Julia X 3D – (Screamfest) Review
Julia X 3D begins innocently enough with beautiful blonde Julia on a date with the handsome guy she’s met online (known only as “The Stranger”). Before we know it, The Stranger chains Julia in his van and she’s forced to watch him dispose of his previous victim before bringing her to his warehouse lair. So begins a night-long descent into madness as Julia escapes and The Stranger chases her into the woods, through his isolated house, the swamp, and an abandoned school before the tables turn in an unexpected manner.
Kevin Sorbo is a menacing delight as The Stranger, the nutcase who’s been luring girls from online chatrooms to their certain doom all to the tune of The Carpenters’ “Close to You” on his iPod. As the film goes on, the song becomes a dark comical foreshadowing to the carnage that Sorbo’s character is about to inflict: we hear the song, we know we’re about to see blood!
Valerie Azlynn shines as Julia, the victim who turns out to be The Stranger’s psychotic soulmate. Alicia Leigh Willis plays Julia’s even-more-psychotic sister Jessica, who joins in on the bloodletting and captures Sam (Joel David Moore) who ends up caught in the middle of all this cat & mouse madness. The action is fast and, for the most part, suspenseful and the dialogue is spiced with double entendres. While both men are tied up at one point The Stranger tells Sam: “I’ve done things with these girls you wouldn’t believe.”
We’re hit right away with the film’s slick intro sequence, as newspaper articles, police files, victims’ online profiles, etc. fly through the screen and away from us at different depths. Overall, the immersive 3D is used to great effect and never as a distracting, in-your-face gimmick. Environmental shots using fog and raindrops utilize the 3D to its fullest. Director P.J. Pettiette serves us a variety of visuals: serene shots of tree branches and swamp water in the Bayou as Julia hides, then flying feathers from a torn pillow during a chaotic, bloody fight with the pair in bed.
A drawback is that Julia X 3D tends to shift in tone, from plausible to over-the-top, and especially during a flashback which shows us the girls were sexually abused as children by their father.
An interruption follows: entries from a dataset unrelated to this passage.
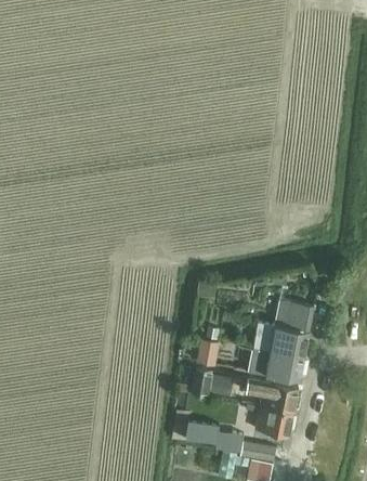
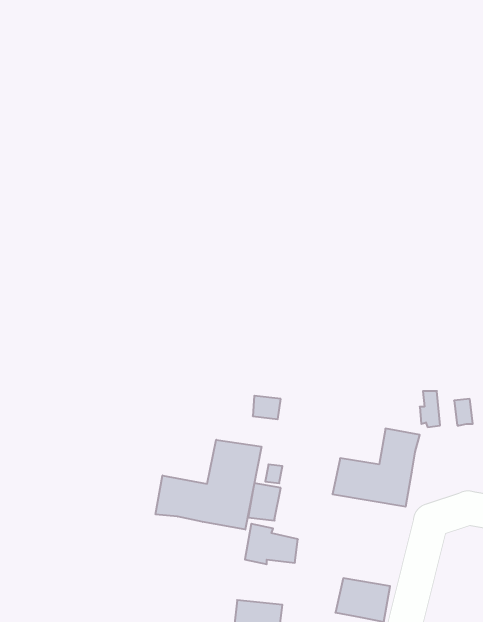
building: none -> [156,440,261,530]
building: [250,348,304,381] -> none
building: [246,378,298,412] -> none

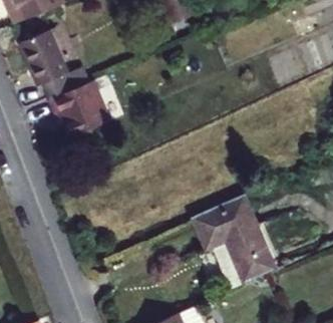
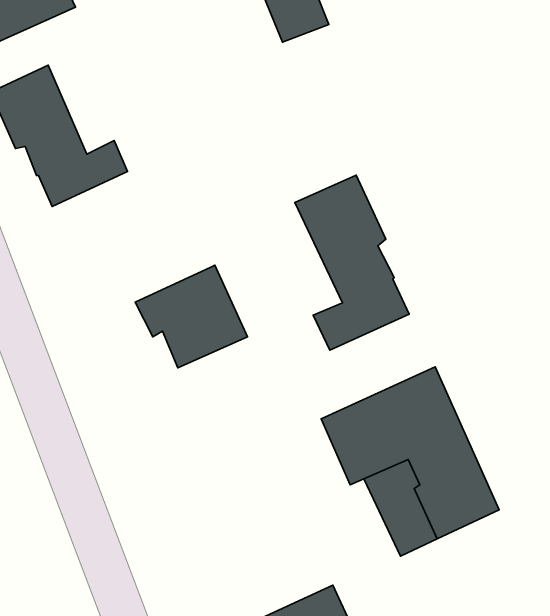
building: [49,89,107,142] -> [135,265,248,368]
building: none -> [295,175,409,350]

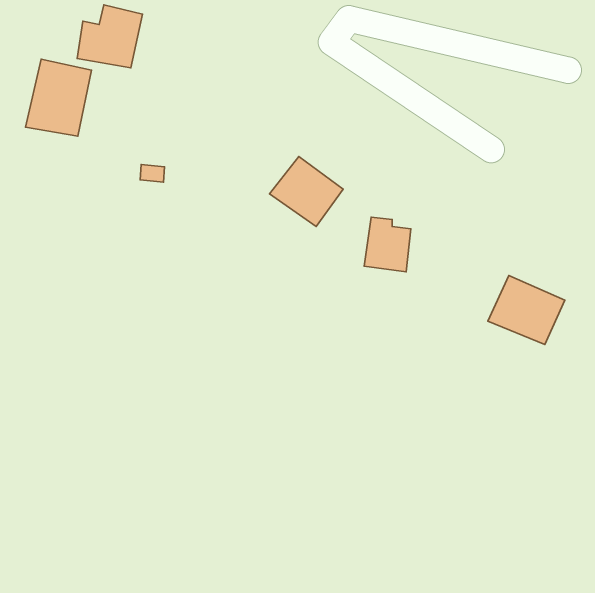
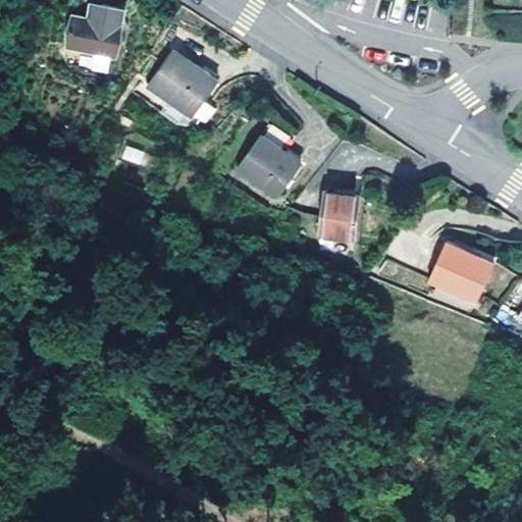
building: [26,59,91,136] -> none
building: none -> [146,54,216,121]

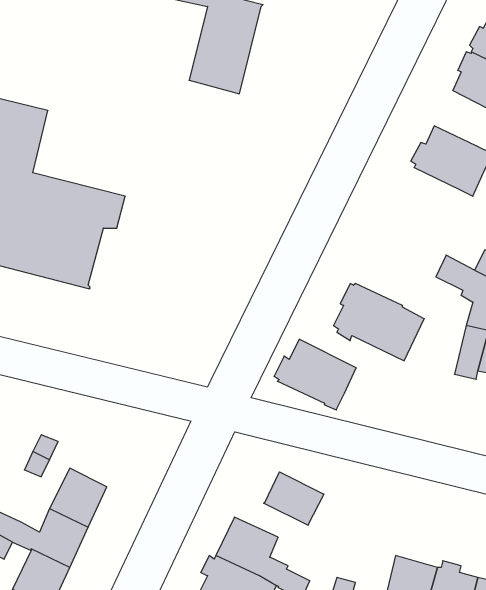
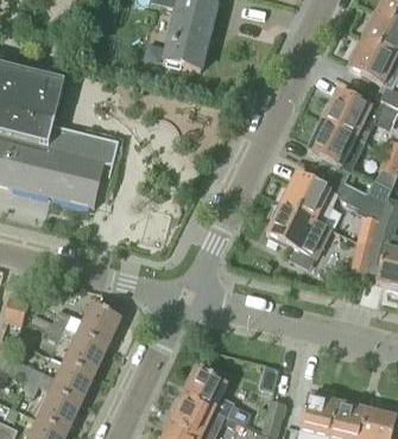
building: none -> [309,121,364,170]
building: [274,339,356,410] -> [279,173,337,223]
building: none -> [80,304,120,346]
building: [264,472,324,525] -> none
Might have been better left out then we’d be left wondering what turned these sisters into homicidal maniacs to begin with. Not knowing is always scarier!
Director PJ Pettiette best described Julia X 3D when he introduced the film at Screamfest: “It’s kind of like Saw meets Home Alone meets Mr. and Mrs. Smith”. Even though the action’s a bit cartoonish at times and the tone varies throughout, the film is still a bloody fun ride, especially in 3D!